Vox promised to present to a coalition government its denial of human-driven climate change, opposition to Muslim immigration, its challenge to the idea of ​​gender-based violence and its desire to overturn a law supporting LGBT rights.

After 100 percent of the votes were counted, the People’s Party won 136 seats and the Socialists 122 seats; Vox had 33 and Sumar – a neo-left group that would join a coalition with Sanchez – had 31.

Sanchez, 51, called an early general election after his party suffered a resounding defeat in municipal and provincial elections at the end of May, gambling that he would do better in July than if he waited until the expected election date in December.

Vox party leader Santiago Abascal among his supporters outside his party's headquarters in Madrid after the election

Vox party leader Santiago Abascal, right, with supporters outside his party’s headquarters in Madrid after the election. ©AP

Pollsters said he won over some wavering voters in the campaign’s final days with his warnings that a potential PP-Vox coalition would drag the country from 2023 to “1973.”

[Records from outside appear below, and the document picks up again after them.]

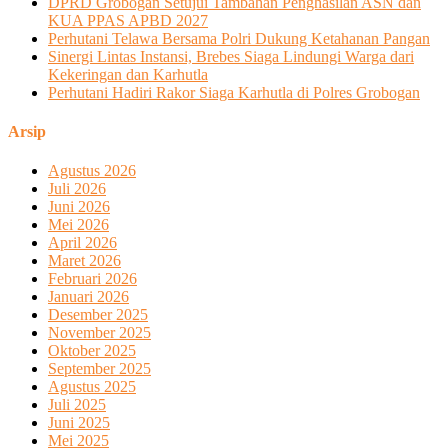
DPRD Grobogan Setujui Tambahan Penghasilan ASN dan
KUA PPAS APBD 2027
Perhutani Telawa Bersama Polri Dukung Ketahanan Pangan
Sinergi Lintas Instansi, Brebes Siaga Lindungi Warga dari
Kekeringan dan Karhutla
Perhutani Hadiri Rakor Siaga Karhutla di Polres Grobogan
Arsip
Agustus 2026
Juli 2026
Juni 2026
Mei 2026
April 2026
Maret 2026
Februari 2026
Januari 2026
Desember 2025
November 2025
Oktober 2025
September 2025
Agustus 2025
Juli 2025
Juni 2025
Mei 2025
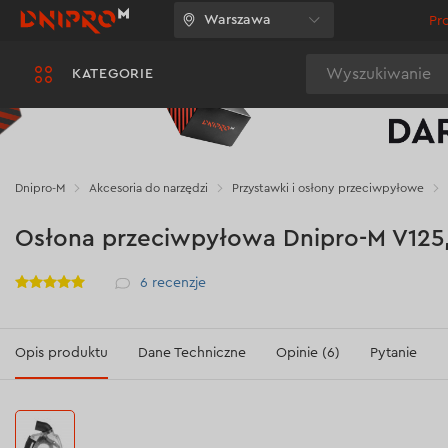
Warszawa
Pr
Wyszukiwanie
KATEGORIE
Dnipro-M
Akcesoria do narzędzi
Przystawki i osłony przeciwpyłowe
Osłona przeciwpyłowa Dnipro-M V125,
Рейтинг
6
recenzje
Opis produktu
Dane Techniczne
Opinie (6)
Pytanie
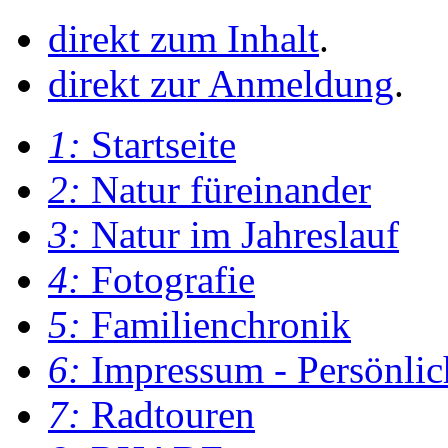
direkt zum Inhalt
.
direkt zur Anmeldung
.
1:
Startseite
2:
Natur füreinander
3:
Natur im Jahreslauf
4:
Fotografie
5:
Familienchronik
6:
Impressum - Persönlic
7:
Radtouren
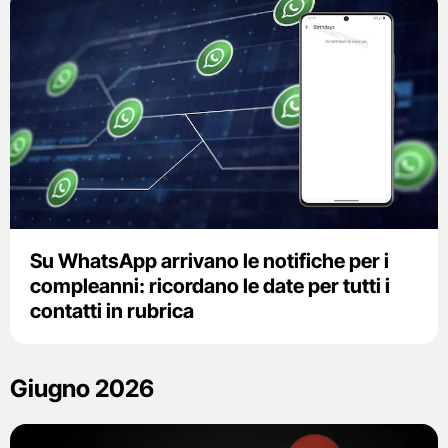
Su WhatsApp arrivano le notifiche per i
compleanni: ricordano le date per tutti i
contatti in rubrica
Giugno 2026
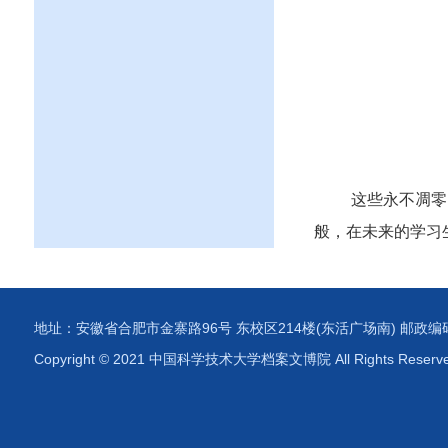
这些永不凋零
般，在未来的学习
地址：安徽省合肥市金寨路96号 东校区214楼(东活广场南) 邮政编码：230
Copyright © 2021 中国科学技术大学档案文博院 All Rights Reserv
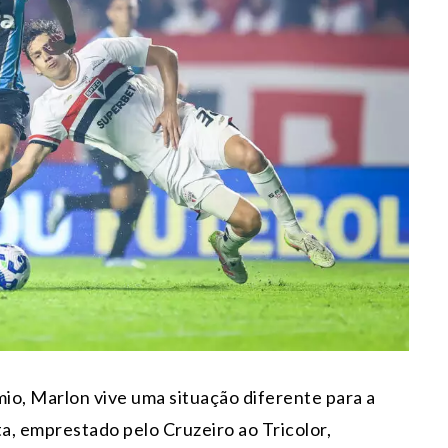
mio, Marlon vive uma situação diferente para a
a, emprestado pelo Cruzeiro ao Tricolor,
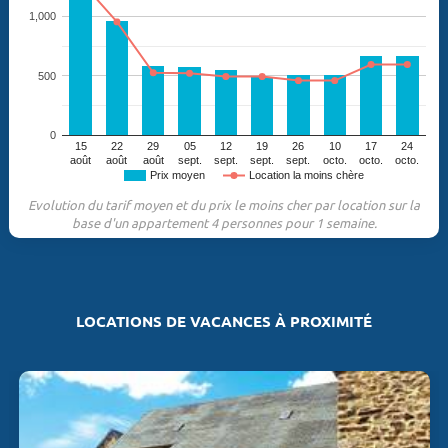
1,000
500
0
15
22
29
05
12
19
26
10
17
24
août
août
août
sept.
sept.
sept.
sept.
octo.
octo.
octo.
Prix moyen
Location la moins chère
Evolution du tarif moyen et du prix le moins cher par location sur la
base d'un appartement 4 personnes pour 1 semaine.
LOCATIONS DE VACANCES À PROXIMITÉ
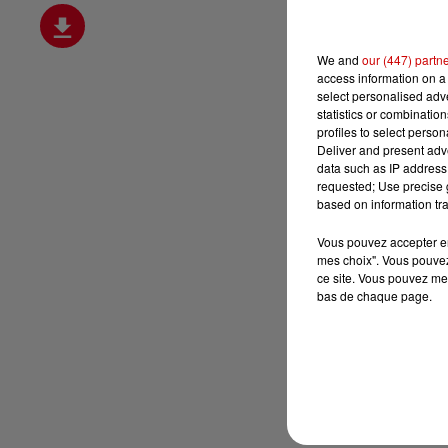
We and
our (447) partn
access information on a 
select personalised ad
statistics or combinatio
profiles to select person
Deliver and present adv
data such as IP address 
requested; Use precise g
based on information tra
Vous pouvez accepter en 
mes choix". Vous pouvez
ce site. Vous pouvez met
bas de chaque page.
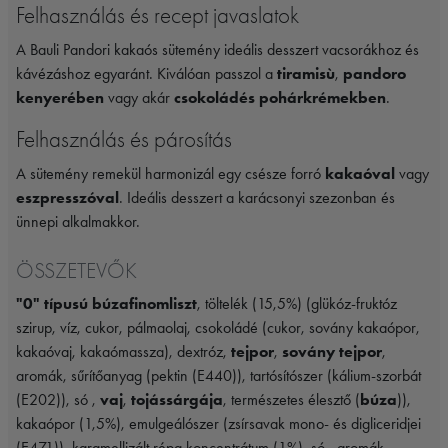
Felhasználás és recept javaslatok
A Bauli Pandori kakaós sütemény ideális desszert vacsorákhoz és
kávézáshoz egyaránt. Kiválóan passzol a
tiramisù
,
pandoro
kenyerében
vagy akár
csokoládés pohárkrémekben
.
Felhasználás és párosítás
A sütemény remekül harmonizál egy csésze forró
kakaóval
vagy
eszpresszóval
. Ideális desszert a karácsonyi szezonban és
ünnepi alkalmakkor.
ÖSSZETEVŐK
"0" típusú búzafinomliszt
, töltelék (15,5%) (glükóz-fruktóz
szirup, víz, cukor, pálmaolaj, csokoládé (cukor, sovány kakaópor,
kakaóvaj, kakaómassza), dextróz,
tejpor
,
sovány tejpor
,
aromák, sűrítőanyag (pektin (E440)), tartósítószer (kálium-szorbát
(E202)), só ,
vaj
,
tojássárgája
, természetes élesztő (
búza
)),
kakaópor (1,5%), emulgeálószer (zsírsavak mono- és digliceridjei
(E471)), karamellizált répa koncentrátum (1%), só , aromák,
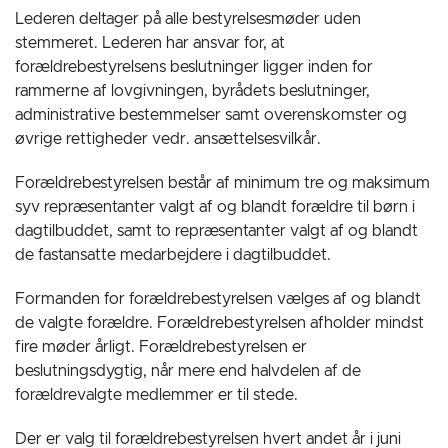
Lederen deltager på alle bestyrelsesmøder uden
stemmeret. Lederen har ansvar for, at
forældrebestyrelsens beslutninger ligger inden for
rammerne af lovgivningen, byrådets beslutninger,
administrative bestemmelser samt overenskomster og
øvrige rettigheder vedr. ansættelsesvilkår.
Forældrebestyrelsen består af minimum tre og maksimum
syv repræsentanter valgt af og blandt forældre til børn i
dagtilbuddet, samt to repræsentanter valgt af og blandt
de fastansatte medarbejdere i dagtilbuddet.
Formanden for forældrebestyrelsen vælges af og blandt
de valgte forældre. Forældrebestyrelsen afholder mindst
fire møder årligt. Forældrebestyrelsen er
beslutningsdygtig, når mere end halvdelen af de
forældrevalgte medlemmer er til stede.
Der er valg til forældrebestyrelsen hvert andet år i juni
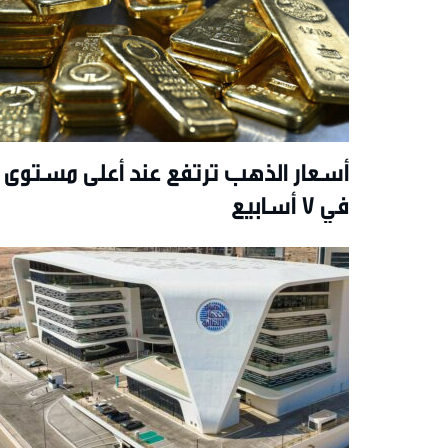
أسعار الذهب ترتفع عند أعلى مستوى
في 7 أسابيع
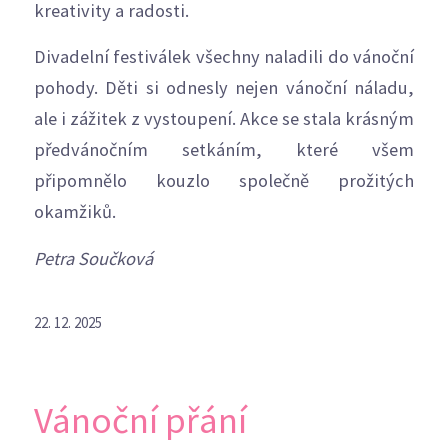
kreativity a radosti.
Divadelní festiválek všechny naladili do vánoční
pohody. Děti si odnesly nejen vánoční náladu,
ale i zážitek z vystoupení. Akce se stala krásným
předvánočním setkáním, které všem
připomnělo kouzlo společně prožitých
okamžiků.
Petra Součková
22. 12. 2025
Vánoční přání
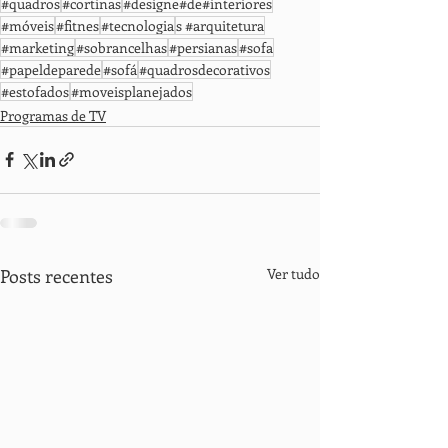
#quadros
#cortinas
#designe#de#interiores
#móveis
#fitnes
#tecnologia
s #arquitetura
#marketing
#sobrancelhas
#persianas
#sofa
#papeldeparede
#sofá
#quadrosdecorativos
#estofados
#moveisplanejados
Programas de TV
Posts recentes
Ver tudo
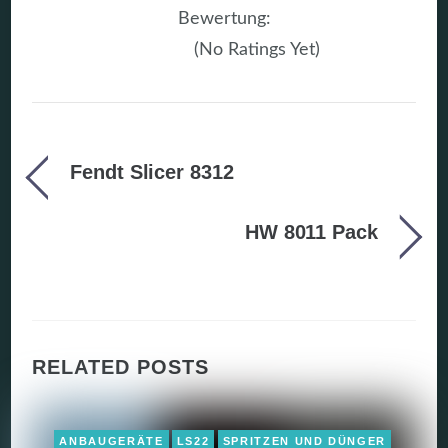
Bewertung:
(No Ratings Yet)
Fendt Slicer 8312
HW 8011 Pack
RELATED POSTS
ANBAUGERÄTE
LS22
SPRITZEN UND DÜNGER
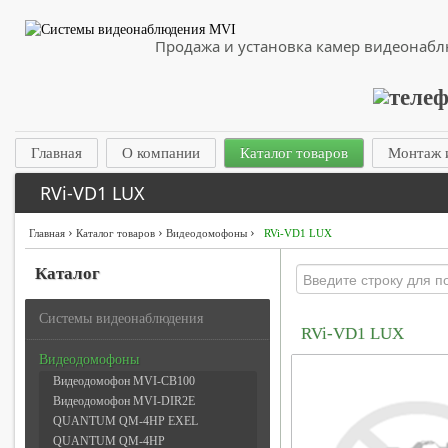
Продажа и установка камер видеонаб
Главная
О компании
Каталог товаров
Монтаж 
RVi-VD1 LUX
›
›
›
Главная
Каталог товаров
Видеодомофоны
RVi-VD1 LUX
Каталог
Системы видеонаблюдения
RVi-VD1 LUX
Видеодомофоны
Видеодомофон MVI-CB100
Видеодомофон MVI-DIR2E
QUANTUM QM-4HP EXEL
QUANTUM QM-4HP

Others said the People’s Party failed because Feijóo, 61, focused his negative campaign on his criticism of “Sanchismo” – which he defined as the doctrine of “lies, manipulation and ugliness” – and did not offer a positive vision of Spain.

Feijóo has also launched vicious attacks on Sanchez’s controversial political alliances with pro-independence parties from Catalonia and the Basque Country, which enabled the prime minister to take office in 2018 and then pass landmark legislative reforms.